PentagonLight has made a fantastic new flashlight. Unfortunately it's a bit out of my price range. Still, I'd love to get one.
But the interesting thing is not the light, but the comments it engendered over on Gizmodo, linked above. Specifically:
"I've got no idea who'd carry this creepy thing around: I guess you'd have to be pretty scared indeed if something like this in your bag made you feel safer."
I just don’t get the idea that carrying a weapon means that you're scared. Are you living in fear of having a flat because you have a spare tire? Are you scared of having a dead battery because you carry jumper cables? Are you actively horrified of cutting yourself because you have band-aids? Are you in fear of heart-attacks because you learn CPR? Or do all these things represent common sense preparations for the things that life might throw at you? Honestly, is being prepared for bad things in life a sign of fear or a sign of common sense?
I like to hike. I like to go deep into the woods. I carry a GPS most of the time. I also carry a compass, and depending how far into the woods I'm going, a map. Why the map and compass? Why even learn how to read a map or use a compass once you've got a GPS? Am I SCARED of getting lost? No. Not at all. Quite the opposite in fact. I don't get lost. I'm simply prepared.

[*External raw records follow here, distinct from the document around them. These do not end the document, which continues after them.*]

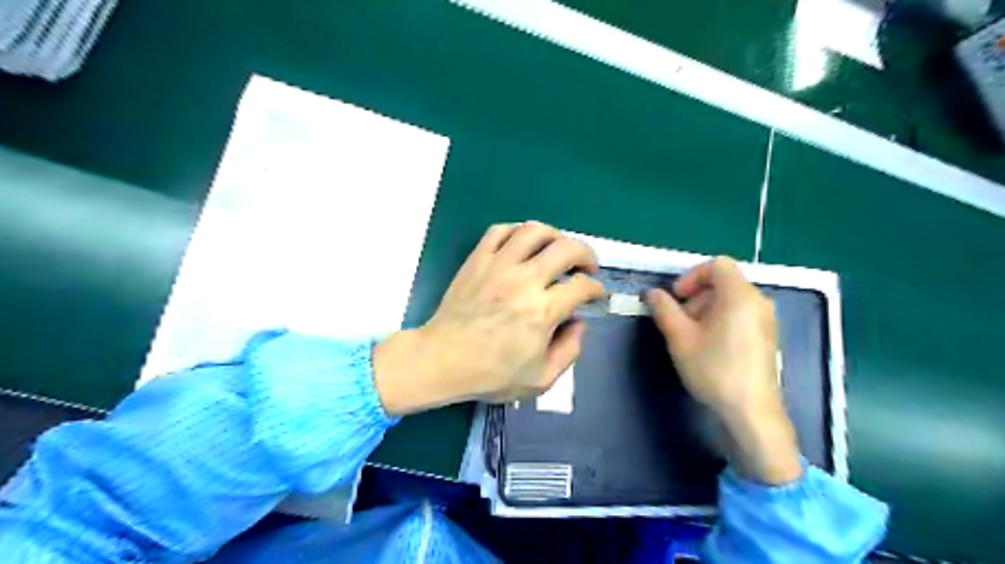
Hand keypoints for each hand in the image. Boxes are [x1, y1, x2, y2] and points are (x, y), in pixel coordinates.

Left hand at [369, 223, 599, 414]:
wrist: (442, 359)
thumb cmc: (491, 374)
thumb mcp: (541, 379)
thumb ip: (570, 350)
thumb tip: (579, 323)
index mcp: (543, 311)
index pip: (582, 286)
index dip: (597, 289)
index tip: (596, 295)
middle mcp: (524, 280)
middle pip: (566, 248)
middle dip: (586, 254)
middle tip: (587, 267)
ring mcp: (498, 265)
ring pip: (535, 231)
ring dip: (555, 236)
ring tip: (557, 249)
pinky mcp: (478, 259)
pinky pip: (500, 231)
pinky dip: (517, 232)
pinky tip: (523, 244)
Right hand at [651, 255, 801, 484]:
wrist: (751, 412)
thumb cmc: (713, 369)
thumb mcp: (680, 337)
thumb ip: (663, 309)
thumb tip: (652, 293)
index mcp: (740, 295)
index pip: (716, 265)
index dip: (691, 276)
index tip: (676, 299)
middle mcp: (758, 301)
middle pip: (723, 282)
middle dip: (696, 296)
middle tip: (679, 321)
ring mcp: (765, 320)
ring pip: (730, 300)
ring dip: (705, 309)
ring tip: (691, 337)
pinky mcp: (766, 337)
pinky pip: (740, 315)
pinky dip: (720, 320)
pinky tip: (709, 347)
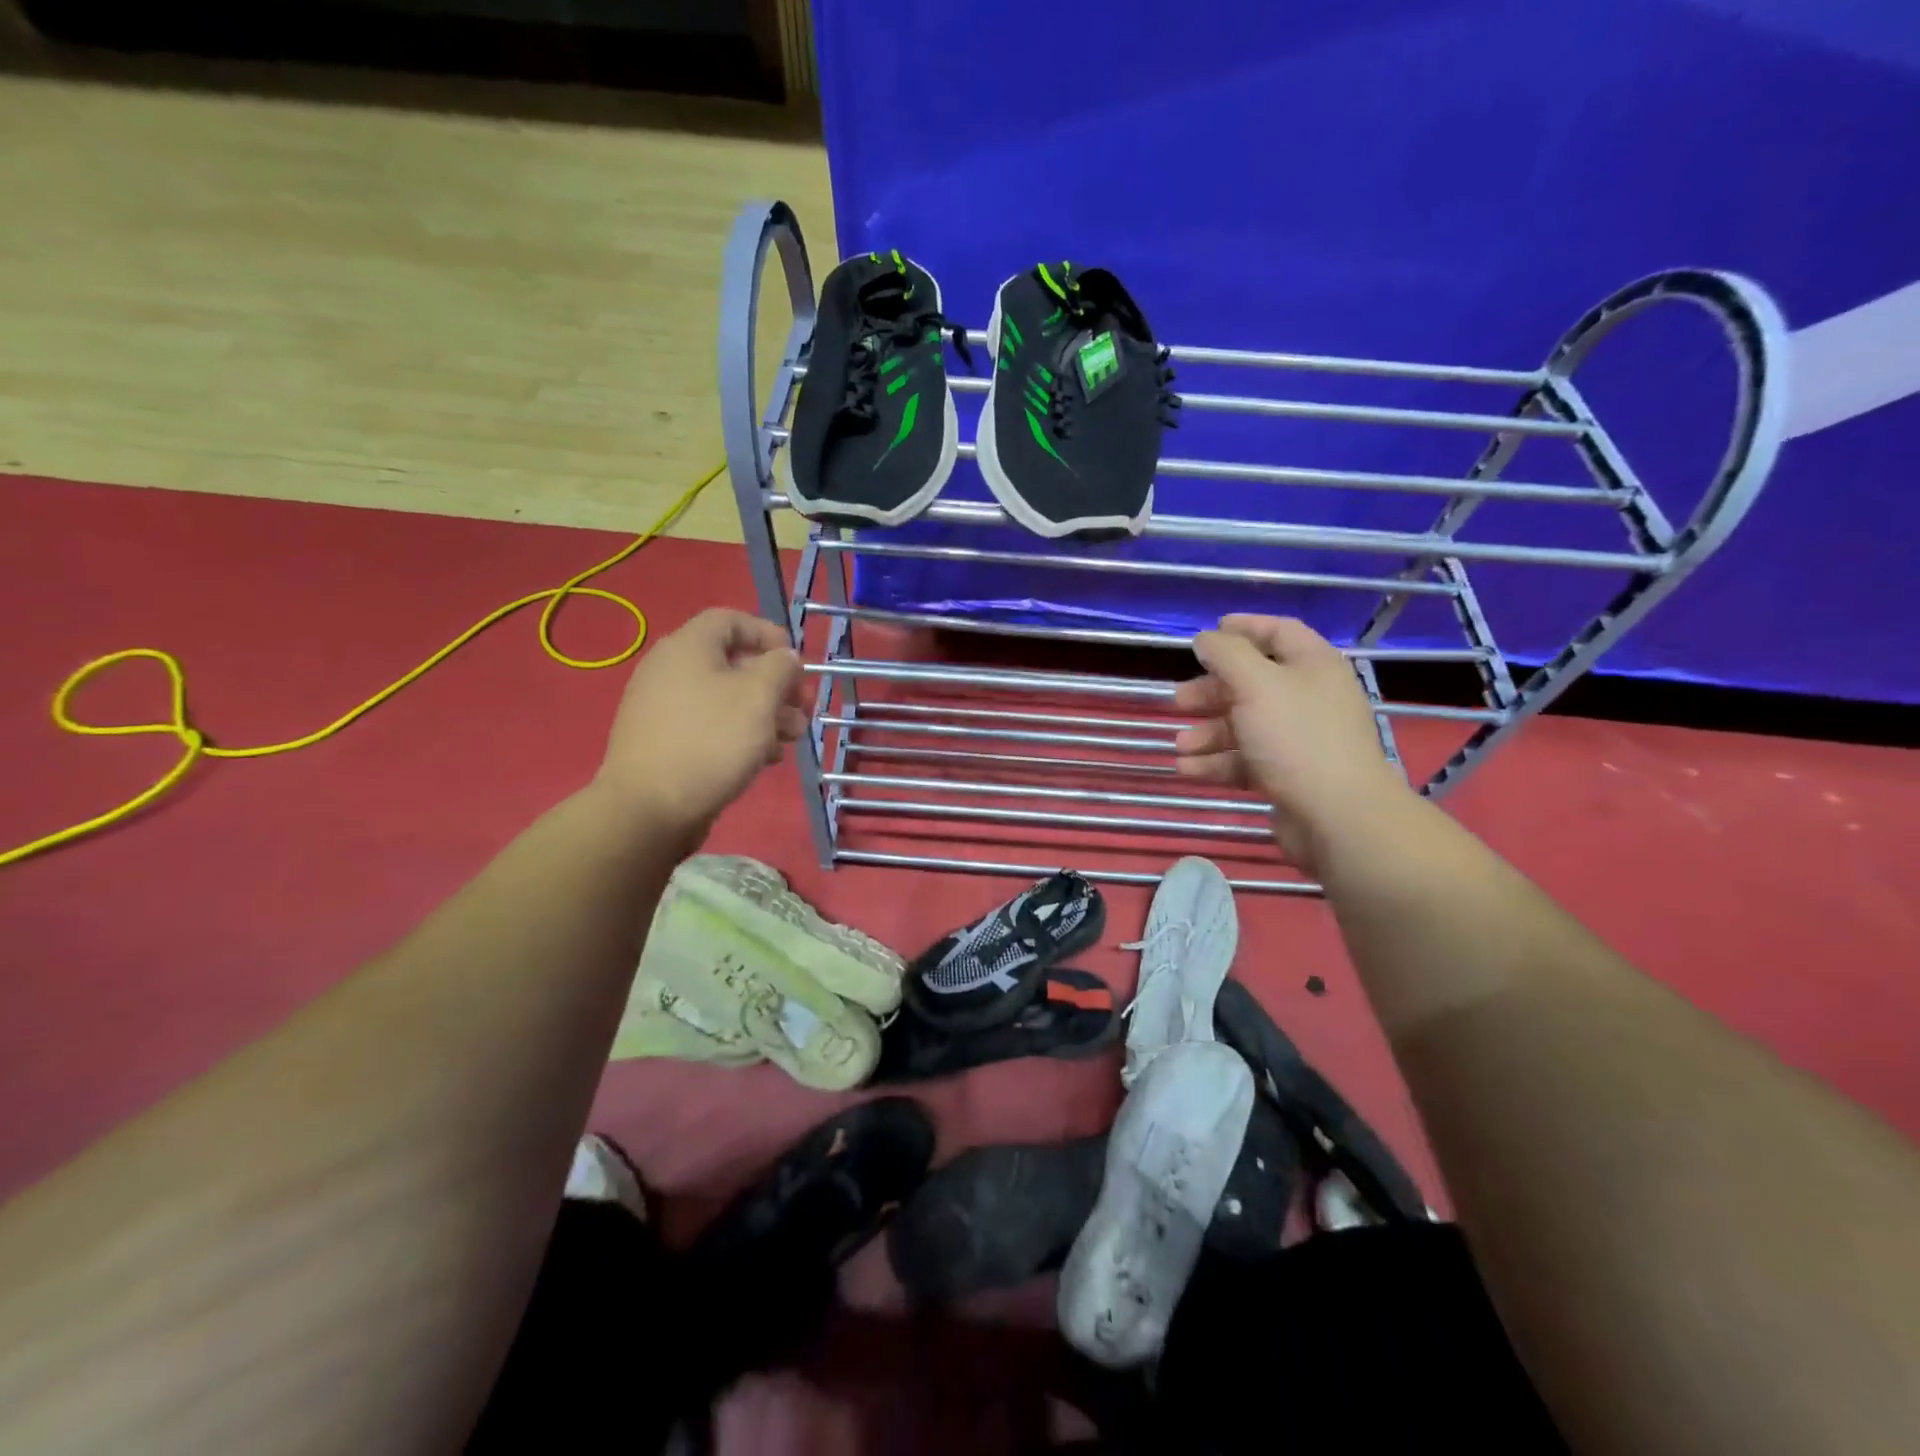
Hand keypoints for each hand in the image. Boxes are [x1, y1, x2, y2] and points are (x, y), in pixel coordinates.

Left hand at [595, 608, 806, 843]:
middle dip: (775, 684)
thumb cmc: (711, 741)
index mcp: (688, 647)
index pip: (731, 620)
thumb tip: (785, 658)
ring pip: (725, 698)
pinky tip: (764, 759)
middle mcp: (671, 670)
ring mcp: (663, 708)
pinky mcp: (664, 742)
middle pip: (733, 663)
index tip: (796, 663)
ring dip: (764, 713)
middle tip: (803, 709)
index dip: (769, 634)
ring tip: (791, 739)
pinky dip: (740, 734)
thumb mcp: (758, 696)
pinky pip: (709, 725)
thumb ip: (780, 668)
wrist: (648, 808)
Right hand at [1174, 614, 1412, 874]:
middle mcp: (1310, 697)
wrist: (1337, 816)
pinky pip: (1247, 760)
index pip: (1279, 632)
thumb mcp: (1255, 684)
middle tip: (1179, 700)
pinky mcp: (1290, 775)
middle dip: (1212, 691)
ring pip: (1245, 725)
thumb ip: (1226, 654)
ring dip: (1208, 732)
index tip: (1206, 635)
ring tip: (1180, 746)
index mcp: (1313, 666)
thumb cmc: (1295, 737)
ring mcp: (1301, 739)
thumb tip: (1206, 638)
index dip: (1243, 628)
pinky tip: (1188, 770)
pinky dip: (1217, 762)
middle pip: (1254, 683)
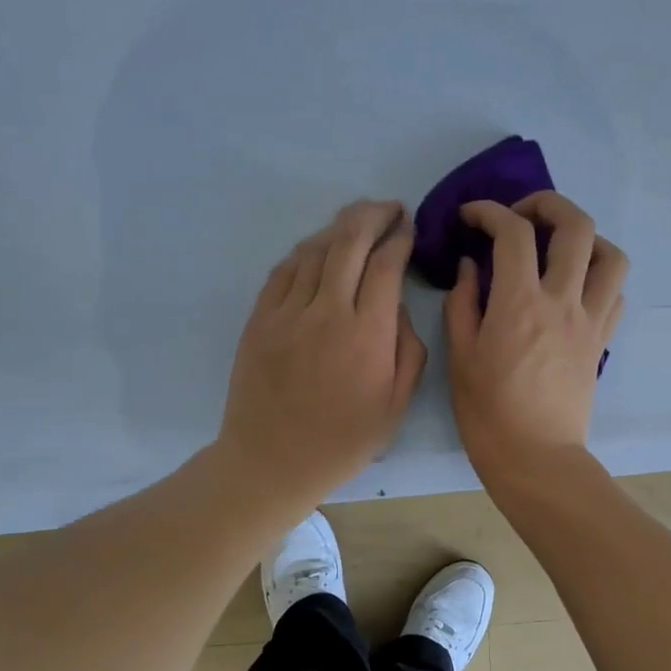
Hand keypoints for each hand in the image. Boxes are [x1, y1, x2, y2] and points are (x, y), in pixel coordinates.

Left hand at [218, 200, 426, 510]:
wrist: (271, 461)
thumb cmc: (342, 441)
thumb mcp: (396, 406)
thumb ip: (408, 350)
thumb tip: (397, 307)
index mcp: (367, 334)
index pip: (386, 266)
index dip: (400, 239)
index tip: (410, 230)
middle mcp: (326, 311)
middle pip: (349, 242)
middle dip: (373, 215)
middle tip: (389, 209)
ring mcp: (287, 312)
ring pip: (315, 249)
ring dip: (340, 227)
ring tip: (358, 221)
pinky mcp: (260, 318)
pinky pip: (284, 270)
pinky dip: (306, 250)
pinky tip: (319, 248)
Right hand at [445, 192, 626, 489]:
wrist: (536, 458)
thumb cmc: (488, 413)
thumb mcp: (460, 357)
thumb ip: (463, 303)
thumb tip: (470, 266)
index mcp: (519, 303)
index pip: (512, 232)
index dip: (489, 210)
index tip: (471, 215)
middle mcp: (563, 301)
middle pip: (576, 225)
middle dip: (548, 203)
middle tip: (522, 215)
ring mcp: (590, 321)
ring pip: (611, 255)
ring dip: (586, 238)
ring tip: (558, 248)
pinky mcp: (601, 342)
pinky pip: (615, 294)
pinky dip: (598, 278)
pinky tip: (574, 288)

So what is it with this attitude? Does it really come down to the fact that some people are sheep and anything that reminds them of the wolves in the world is "creepy"? I try to understand the point of view, but it just doesn't make any sense to me.
Since I left home, a long time ago, I’ve had one flat tire and one encounter with a pair of muggers. I was happy I had a spare tire and a weapon in each incident respectively.